Gasspeicher leeren sich

Gasversorgung in Europa: Gazprom will Fördermenge hochschrauben

Der russische Energiegigant Gazprom will offensichtlich die Menge an Gas, die über die Ukraine nach Europa gelangt, erhöhen. 2019 hatten sich Kiew und Moskau nach zähen Verhandlungen noch einmal auf einen Fünfjahresvertrag geeinigt.

15.02.2021, 17:04 Uhr (Quelle: DPA)
Erdgasspeicher© Werner Dreblow / Fotolia.com

Angesichts sich leerender Speicher in Deutschland will der russische Energiekonzern Gazprom mehr Gas durch die Ukraine in Richtung Europa pumpen. Für März ist demnach ein Volumen von täglich 124,2 Millionen Kubikmeter geplant. Das geht aus den Daten einer Auktion für die monatlichen Transportkapazitäten hervor, wie die Agentur Interfax am Montag in Moskau meldete. Ursprünglich waren 110 Millionen Kubikmeter Gas pro Tag geplant.

Zähe Verhandlungen zwischen Russland und der Ukraine

Für den laufenden Monat Februar hatte der russische Gasgigant ebenfalls 124,2 Millionen Kubikmeter pro Tag gebucht. Das ist allerdings weniger als noch vor einem Jahr. Hintergrund ist, dass Russland die Ukraine als Transitland umgehen will. 2019 war nach zähen Verhandlungen ein neuer Fünfjahresvertrag zustande gekommen. Demnach verpflichtet sich Gazprom, in diesem Jahr mindestens 40 Milliarden Kubikmeter seines Erdgases über die Ukraine in den Westen zu liefern. 2019 waren es noch 89,6 Milliarden.

Deutsche Gasspeicher noch bis zu 34 Prozent gefüllt

In Deutschland sind nach Daten des Verbands der Gaswirtschaft die Gasspeicher aktuell noch zu 34 Prozent gefüllt.
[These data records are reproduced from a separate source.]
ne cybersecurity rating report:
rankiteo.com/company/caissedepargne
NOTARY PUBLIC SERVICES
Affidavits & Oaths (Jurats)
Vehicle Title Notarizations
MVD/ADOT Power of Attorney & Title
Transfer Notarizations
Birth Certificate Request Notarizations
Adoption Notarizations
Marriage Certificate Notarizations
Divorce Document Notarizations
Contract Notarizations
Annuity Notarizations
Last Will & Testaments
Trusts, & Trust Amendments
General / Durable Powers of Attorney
Wegen des frostigen Wetters ist in diesem Winter deutlich mehr geheizt worden als noch vor einem Jahr. Ungewöhnlich leer sind die Gasspeicher aus Sicht von Experten dennoch nicht: So lag der Füllstand im April 2018 nach einem besonders kalten Februar bei lediglich 14 Prozent.

Ukraine ist auf Gastransit angewiesen

Die Ukraine meldete unterdessen Rekordvorräte in ihren Gasspeichern. Am Sonntag waren mit 19,6 Milliarden Kubikmetern etwa 3,2 Milliarden Kubikmeter mehr in den Speichern als noch vor einem Jahr. Die meisten Gasdepots liegen im Westteil des Landes an der Grenze zur EU.

Die Ukraine befürchtet, mit der Inbetriebnahme der umstrittenen Ostsee-Gaspipeline Nord Stream 2 als Transitland überflüssig zu werden. Das finanziell angeschlagene osteuropäische Land ist aber dringend auf die Gebühren angewiesen, die es von Russland für den Transport von Erdgas in die EU kassiert. Vor mehr als einer Woche hatte die Nord Stream 2 AG wieder mit dem Verlegen von Rohren bei Dänemark begonnen. Die USA wollen das deutsch-russische Projekt mit Sanktionen noch auf den letzten Metern stoppen.